Bir kadın, hiçbir fiziksel yaralanma belirtisi göstermediği halde kolunu hareket ettiremiyor. Genç bir adam, bir anda dünyası kararmış gibi hissettiğini, nefes almakta zorlandığını söylüyor. Küçük bir kasabada insanlar, bilinmeyen bir nedenle birer birer aynı rahatsız edici rüyaları görmeye başlıyor. Bu olayların ortak noktası nedir? Her biri, görünürde bir açıklaması olmayan duygusal bir yükün dışa vurumudur.


İnsan zihni, çözümleyemediği duygusal çatışmalarla karşılaştığında bazen fiziksel bir dil kullanır. Bir çocuk, annesinin ilgisizliğini hastalanarak anlatır; bir yetişkin, yıllarca bastırdığı korkularını ani bir krizle ifade eder. Duygular bedenin diline dönüşür ve bu dönüşüm bazen anlaşılması zor bir hale gelir. İşte tam da burada karşımıza çıkan bu karmaşık duruma, histeri denir.


Histeri, sadece bireyin yaşadığı bir ruhsal dalgalanma değildir; aynı zamanda çevresiyle, toplumuyla ve kültürüyle kurduğu ilişkilerin de bir yansımasıdır. Örneğin, 19. yüzyılda Paris'teki bir klinikte kadınların yaşadığı "histerik nöbetler", hem dönemin toplumsal baskılarına hem de kadınların içinde sıkışıp kaldığı sınırlara işaret ediyordu. Bu nöbetler insanı boğan toplumsal normların sessiz bir isyanı olarak görülürken, modern dünyada sosyal medya aracılığıyla yayılan panikler ya da yanlış bilgiler, histerinin dijital çağdaki versiyonu olabilir. Bu, yalnızca bireylerin değil, toplumların da psikolojik bir kırılganlık taşıdığını gösterir. Bireysel düzeyde, histeri çoğunlukla ani ve dramatik belirtilerle kendini gösterir. Hareket kaybı, konuşamama, görme kaybı veya diğer fiziksel belirtiler, bireyin zihinsel çatışmalarını beden diliyle ifade etme çabasını yansıtır. Ancak bu belirtiler, bir hastalık numarası ya da sahtekârlık değil, kişinin yaşadığı duygusal bir çalkantının dışavurumudur.

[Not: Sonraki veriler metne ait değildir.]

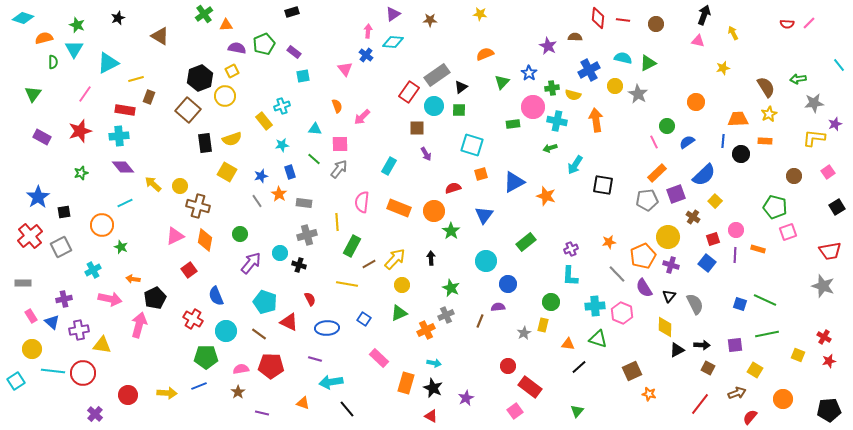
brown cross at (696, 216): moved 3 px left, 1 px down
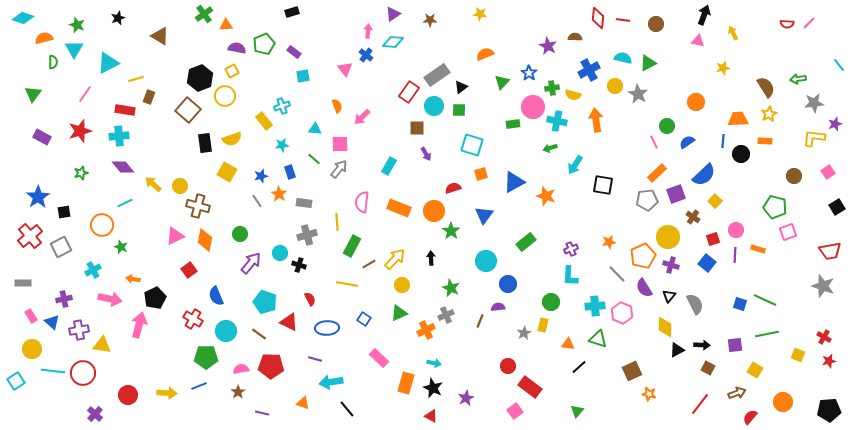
orange circle at (783, 399): moved 3 px down
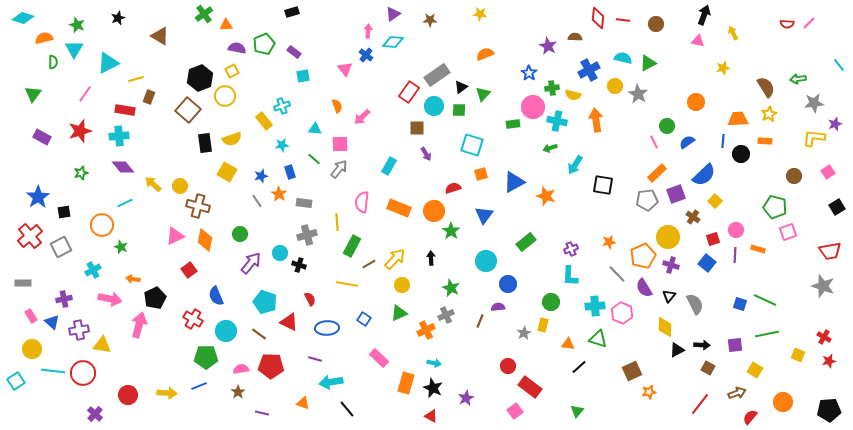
green triangle at (502, 82): moved 19 px left, 12 px down
orange star at (649, 394): moved 2 px up; rotated 24 degrees counterclockwise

Geçmişte histeri, özellikle kadınlarla ilişkilendirilmiş ve yanlış anlaşılmıştır. Bir zamanlar "histerik" yaftası, kadınların duygularını küçümsemenin bir yolu olarak kullanılıyordu. Ancak bu damgalama, ne histerinin karmaşıklığını ne de onun ardında yatan insani hikâyeleri anlamaya yetti. Bugün, histeriyi açıklamak için "somatizasyon bozukluğu" ve "dissosiyatif bozukluklar" gibi terimler kullanılsa da, bu olgu hâlâ insan ruhunun ve bedeninin nasıl iç içe geçtiğini anlamak için güçlü bir araçtır.


Bilinmeli ki histeri, insanın duygusal çatışmalarını anlamak ve ifade etmek için başvurduğu bir yolculuktur. Zihnin bu sessiz fırtınası, bizlere sadece bireylerin değil, toplumların da karmaşıklığını ve kırılganlığını gösterir. Her insanın ruhunda kopan fırtınalar, aslında ortak bir hikâyenin parçalarıdır.